◆ **Work item**
Find how many lines in the material below hold the word "para". Reply with that figure alone.

┌──

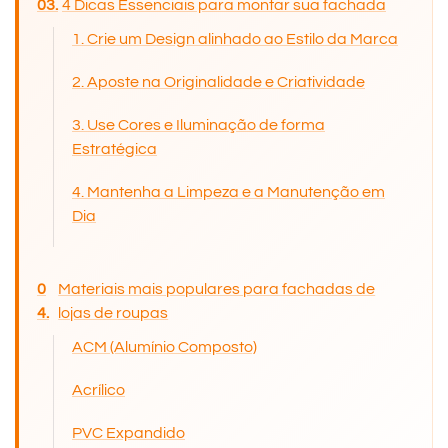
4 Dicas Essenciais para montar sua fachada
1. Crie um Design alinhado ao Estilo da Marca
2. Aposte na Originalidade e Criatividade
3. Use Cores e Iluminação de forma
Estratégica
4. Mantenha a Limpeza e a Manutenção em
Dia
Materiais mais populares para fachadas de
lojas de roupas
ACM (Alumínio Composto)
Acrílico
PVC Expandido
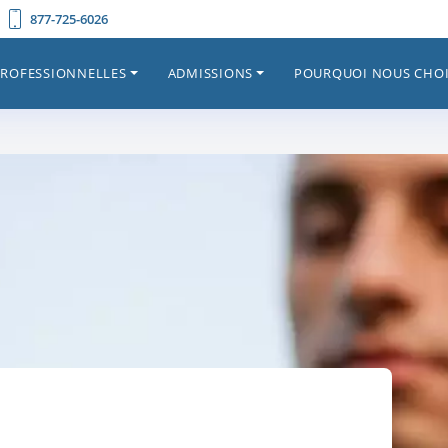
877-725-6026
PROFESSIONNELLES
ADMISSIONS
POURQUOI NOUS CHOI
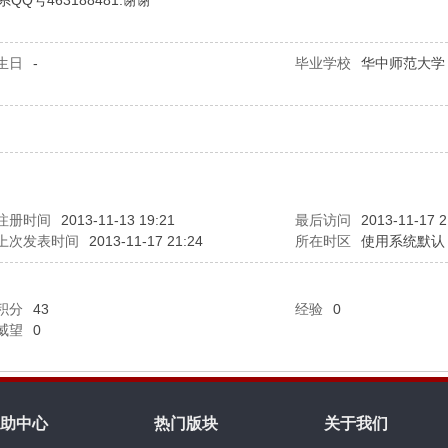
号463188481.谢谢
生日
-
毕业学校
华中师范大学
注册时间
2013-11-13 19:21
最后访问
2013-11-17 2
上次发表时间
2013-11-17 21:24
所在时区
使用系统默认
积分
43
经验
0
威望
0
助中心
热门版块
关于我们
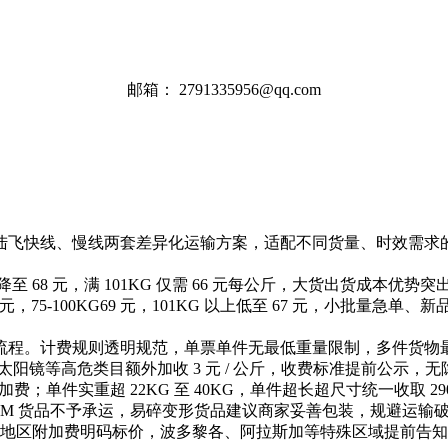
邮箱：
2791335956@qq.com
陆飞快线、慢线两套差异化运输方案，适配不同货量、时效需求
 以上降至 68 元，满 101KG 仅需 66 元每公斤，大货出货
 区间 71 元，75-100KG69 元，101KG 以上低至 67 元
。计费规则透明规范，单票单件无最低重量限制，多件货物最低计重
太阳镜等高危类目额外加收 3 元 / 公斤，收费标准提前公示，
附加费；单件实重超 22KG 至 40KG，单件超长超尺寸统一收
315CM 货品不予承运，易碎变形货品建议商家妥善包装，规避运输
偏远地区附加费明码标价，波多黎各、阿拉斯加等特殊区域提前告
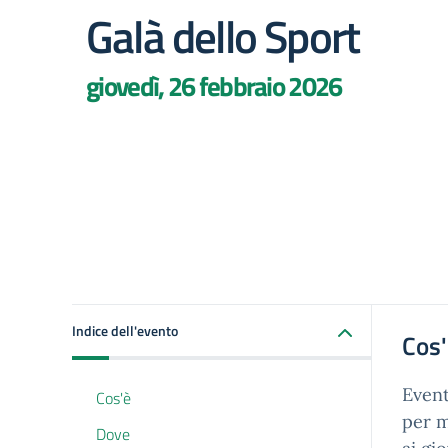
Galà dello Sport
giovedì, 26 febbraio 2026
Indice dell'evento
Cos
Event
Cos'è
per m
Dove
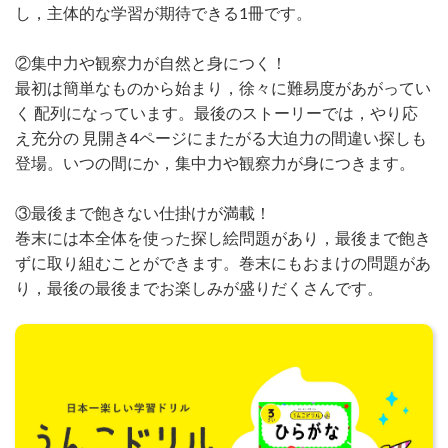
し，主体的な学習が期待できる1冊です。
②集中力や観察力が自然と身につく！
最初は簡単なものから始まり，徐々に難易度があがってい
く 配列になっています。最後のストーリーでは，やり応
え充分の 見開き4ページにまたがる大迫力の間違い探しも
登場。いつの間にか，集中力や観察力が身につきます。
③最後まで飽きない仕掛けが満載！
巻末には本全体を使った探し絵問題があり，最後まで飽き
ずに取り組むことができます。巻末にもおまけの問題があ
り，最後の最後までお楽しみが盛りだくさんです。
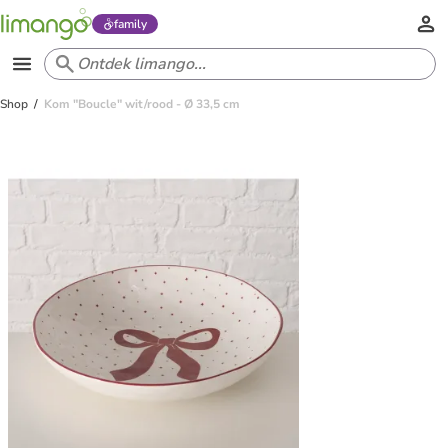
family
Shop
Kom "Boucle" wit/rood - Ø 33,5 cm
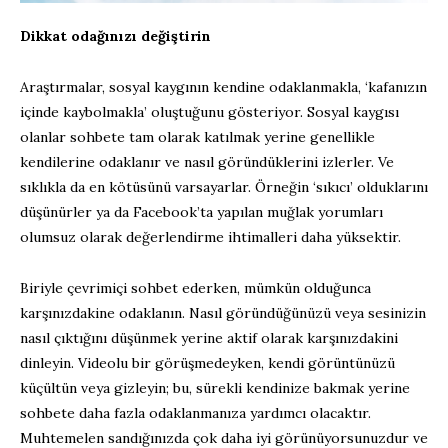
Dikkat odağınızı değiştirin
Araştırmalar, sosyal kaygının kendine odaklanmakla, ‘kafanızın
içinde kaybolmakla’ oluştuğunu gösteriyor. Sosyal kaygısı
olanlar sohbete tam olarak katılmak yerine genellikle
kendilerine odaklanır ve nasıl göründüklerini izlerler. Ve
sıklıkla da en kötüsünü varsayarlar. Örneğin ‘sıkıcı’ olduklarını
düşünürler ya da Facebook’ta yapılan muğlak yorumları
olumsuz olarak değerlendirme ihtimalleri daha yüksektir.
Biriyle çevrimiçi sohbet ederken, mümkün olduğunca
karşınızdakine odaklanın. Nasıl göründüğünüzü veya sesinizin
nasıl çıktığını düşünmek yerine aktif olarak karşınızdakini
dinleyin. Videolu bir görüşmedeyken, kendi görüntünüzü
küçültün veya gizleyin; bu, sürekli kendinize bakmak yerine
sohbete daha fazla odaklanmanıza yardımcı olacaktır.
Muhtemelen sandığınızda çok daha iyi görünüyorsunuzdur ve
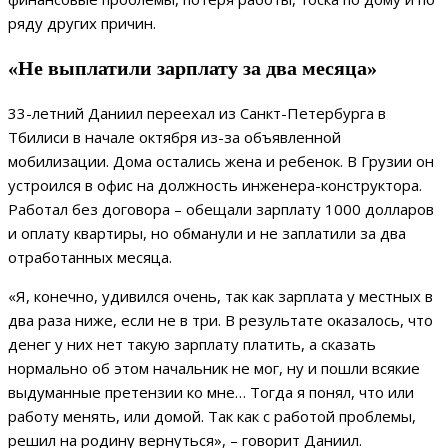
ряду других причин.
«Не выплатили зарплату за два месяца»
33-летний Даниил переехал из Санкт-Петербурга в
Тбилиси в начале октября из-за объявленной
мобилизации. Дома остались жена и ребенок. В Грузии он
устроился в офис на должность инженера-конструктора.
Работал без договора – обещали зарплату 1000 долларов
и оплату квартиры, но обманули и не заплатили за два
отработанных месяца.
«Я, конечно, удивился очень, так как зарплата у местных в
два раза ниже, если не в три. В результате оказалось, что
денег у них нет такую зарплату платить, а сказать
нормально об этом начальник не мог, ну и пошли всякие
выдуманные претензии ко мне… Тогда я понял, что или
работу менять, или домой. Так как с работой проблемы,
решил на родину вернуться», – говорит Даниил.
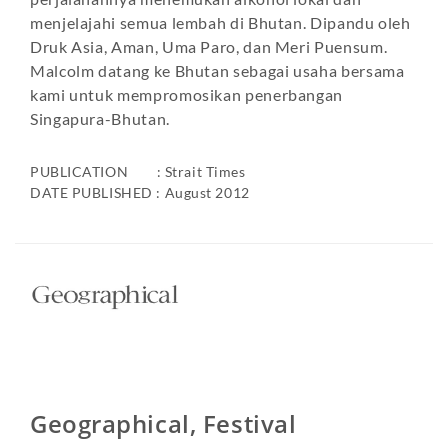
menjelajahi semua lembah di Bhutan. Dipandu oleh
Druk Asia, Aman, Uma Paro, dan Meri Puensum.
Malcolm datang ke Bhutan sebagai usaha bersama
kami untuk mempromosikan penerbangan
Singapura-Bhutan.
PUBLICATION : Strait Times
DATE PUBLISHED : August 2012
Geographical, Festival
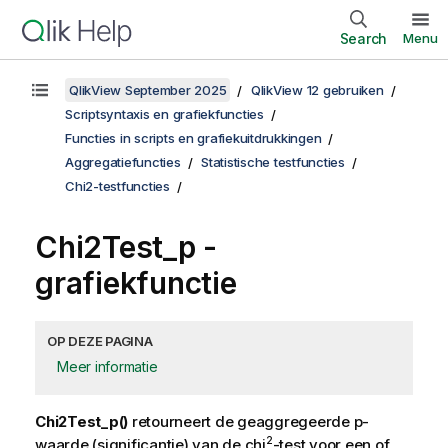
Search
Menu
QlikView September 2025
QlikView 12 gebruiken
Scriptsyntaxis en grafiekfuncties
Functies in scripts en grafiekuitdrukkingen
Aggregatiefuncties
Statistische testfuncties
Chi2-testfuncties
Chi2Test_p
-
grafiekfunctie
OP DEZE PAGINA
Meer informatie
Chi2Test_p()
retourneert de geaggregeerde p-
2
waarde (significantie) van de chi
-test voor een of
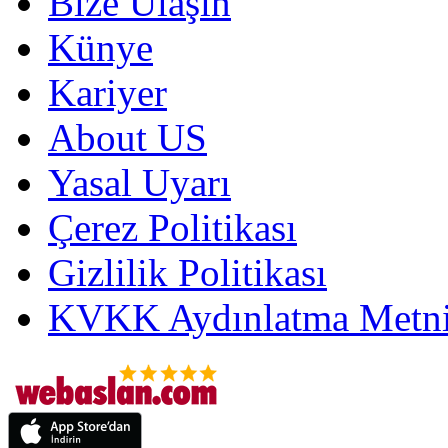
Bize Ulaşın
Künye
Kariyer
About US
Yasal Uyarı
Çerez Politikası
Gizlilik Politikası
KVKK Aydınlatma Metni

└──

◆ **Solution to this exercise**
2